A square and triangle share a side - what’s the longest side of the triangle?

SOHCAHTOA, possibly my favourite mathematical procedure, helped me. Not bad for a 50y.o.!

If d is the diagonal of a square, the height of the large triangle is d/sqrt(2). Since the righthand triangle is a 30-60-90 triangle, x is two times the height. This leads to 2*8/sqrt(2). Rationalising the fraction leads to 2/2*8*sqrt(2) or simply 8* sqrt(2) or answer d).

The question should already say that is a square on the left without the teacher providing critical information mid-test.

The square is not explicitly labeled as a square. You can't assume 45 based on a drawing (every geometry test I have ever taken says NOT TO SCALE). There should be hashes in the sides indicating congruity or explicitly state the 45 angle.

I’ve been out of school too long and don’t want to think about it.

11:02 I would simplify. The height is X times the square root of one, the base is X times the square root of three, the hypotenuse is X times the square root of four.

Thank you

d) 8.sqrt(2)
Because sin(30°)=0.5
and sin(45°)=sqrt(2)/2
So the common height of both triangles is
8.sqrt(2)/2=x.0.5=x/2

I dont know in which grade u all solve these but in India we learnt this around 7 th grade

Sin30 = 0.5 so the x (hypotenuse) is twice the side of the square (2 x Sq root of 2

I didn't it different than the video. I figured out the sides of the square just like in the video. But after that, I used Trig. sin(30)= opposite(a side of the square)/hypotenuse. sin(30)= .5 Therefore hypotenuse = (4sqrt(2))/.5 which = 8sqrt(2)

Area of triangle is 32, so s=4✔️2.
The triangle is a 30/60/90, so x=H=2s=8✔️2

I used the pythagorean theorem to find the length of the sides of the square which is SQR 32. Then I used the sine function to find that the length for x is about 11.313 or exactly 8 times SQR 2

Position of those right angles shows it's a square

X can´t be shorter than d (=8). It can´t be 8/square root 2. X=2xh (hight). h=d/square root 2. X=2xd/square root 2 = 2x8/square root 2 = 16/square root 2=11.3

x 8
---------- = -----------
sin(45) sin(30)
8 * sin(45) = x * sin(30)
x = 8 * sin(45) / sin(30) = 11.313 which is the same as 8 * sqrt(2)
Answer: D
I'm AMAZED I was able to solve it.

I was taught 8 (hypotenuse ) is equal to the sum of the two opposite sides --simple --s =4 ----4 + 4 = 8 ?---

got it D isos rt tri sq rt 32. 2 x = D thanks for the fun.

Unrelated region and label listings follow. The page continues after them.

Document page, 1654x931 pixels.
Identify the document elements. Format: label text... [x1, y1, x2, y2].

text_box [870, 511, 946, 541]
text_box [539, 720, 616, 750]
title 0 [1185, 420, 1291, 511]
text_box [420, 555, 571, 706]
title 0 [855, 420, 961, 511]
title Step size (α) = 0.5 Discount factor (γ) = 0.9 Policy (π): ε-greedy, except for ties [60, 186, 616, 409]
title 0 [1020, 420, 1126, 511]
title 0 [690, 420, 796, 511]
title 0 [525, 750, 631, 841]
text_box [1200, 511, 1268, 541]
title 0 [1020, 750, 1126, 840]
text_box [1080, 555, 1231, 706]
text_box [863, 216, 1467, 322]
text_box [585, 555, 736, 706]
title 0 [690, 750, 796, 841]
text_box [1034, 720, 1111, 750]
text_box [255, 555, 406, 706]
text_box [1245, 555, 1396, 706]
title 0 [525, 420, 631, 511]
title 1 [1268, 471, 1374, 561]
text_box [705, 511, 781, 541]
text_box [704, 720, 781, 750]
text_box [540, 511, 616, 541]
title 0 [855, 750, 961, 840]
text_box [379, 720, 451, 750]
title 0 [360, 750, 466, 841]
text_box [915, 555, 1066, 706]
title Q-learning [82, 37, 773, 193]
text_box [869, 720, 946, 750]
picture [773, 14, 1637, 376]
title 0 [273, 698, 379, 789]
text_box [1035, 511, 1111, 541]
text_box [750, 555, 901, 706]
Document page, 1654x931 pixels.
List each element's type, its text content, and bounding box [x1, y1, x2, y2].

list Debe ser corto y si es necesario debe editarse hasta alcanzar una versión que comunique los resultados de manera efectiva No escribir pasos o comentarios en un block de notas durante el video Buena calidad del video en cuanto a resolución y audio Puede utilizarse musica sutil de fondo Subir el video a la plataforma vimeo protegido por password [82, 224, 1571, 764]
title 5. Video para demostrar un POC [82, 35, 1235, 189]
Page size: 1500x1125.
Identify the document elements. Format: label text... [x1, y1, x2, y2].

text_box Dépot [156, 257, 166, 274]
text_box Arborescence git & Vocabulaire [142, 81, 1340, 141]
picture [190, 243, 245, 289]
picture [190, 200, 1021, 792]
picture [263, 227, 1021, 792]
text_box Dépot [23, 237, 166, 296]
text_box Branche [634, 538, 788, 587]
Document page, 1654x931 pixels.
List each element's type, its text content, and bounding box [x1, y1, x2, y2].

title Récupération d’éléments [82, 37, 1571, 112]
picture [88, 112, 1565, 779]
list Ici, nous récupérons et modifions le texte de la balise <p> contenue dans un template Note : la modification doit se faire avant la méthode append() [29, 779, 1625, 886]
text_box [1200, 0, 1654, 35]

Why not: Once it is determined that the triangle is a 45 45 90 then it follows that X = (8/Sin (45))/Sin (30)

Why is everyone rambling on about whether it's a square or not? The question is phrased "a square and a triangle share a side ". End of.

No need to even solve the question to get the correct answer.
Given that the square has an integer diagonal, the side must have a sqrt(2) element.
The triangle is a 30-60-90 triangle, which means the hypotenuse is twice the short side, therefore x has a sqrt(2) element. The only answer with a sqrt(2) is D.
But to solve, divide the diagonal by sqrt(2) to get the square side lengths of 4sqrt(2), then double to get 8sqrt(2).
Or use the Pythagoras theorem 8²=a²+a² (the 2 short sides are equal). 64= 2a². 32=a². Sqrt(32)=a. Sqrt(16)×sqrt(2)=a. 4sqrt(2)=a. x=2a. 8aqrt(2)=x

So --64 = 16 + 16 ?

Option d is correct

Easiest way 1) p/d i=sin45=1/(root2), 2) p/x=sin30=1/2
Deviding eq1with eq2,x will be equal to (root2xd)=(root 2*8)

D is the answer

The clown said: "So you don't need to know much geometry and algebra ...but obviously you DO need some geometry and algebra knowledge and skills to solve this". WTF !?!
Then I skipped to the next video 😂

D

d.)

Oh dear --its the SQUARE of the hypotenuse --oops --60 years since I did this at school --bad memory --apologies !

a

That is an unsolvable problem. Nothing in the question says it's a square.

Your solution is incorrect. I honestly don't understand why in the world you make things so complicated and complex. since the figure is a square and d=8, then 2s^2 = d^2 = 8^2, s = 4 and area i 16, not 8 x Sqrt(2).

Realise that a 30/60/90 triangle is an equilateral triangle cut in half so the opposite is automatically half the hypotenuse, why even address the adjacent? It's irrelevant. You're making the simple and straightforward sound mysterious and arcane.
Maths teachers really need to stop overexplaining things. It puts people right off mathematics as a subject.

there is no proof that that is a square, you are making unsubstantiated assumptions.

flawed question. it must explicitly state that it's a square. otherwise not enough info - unsolvable.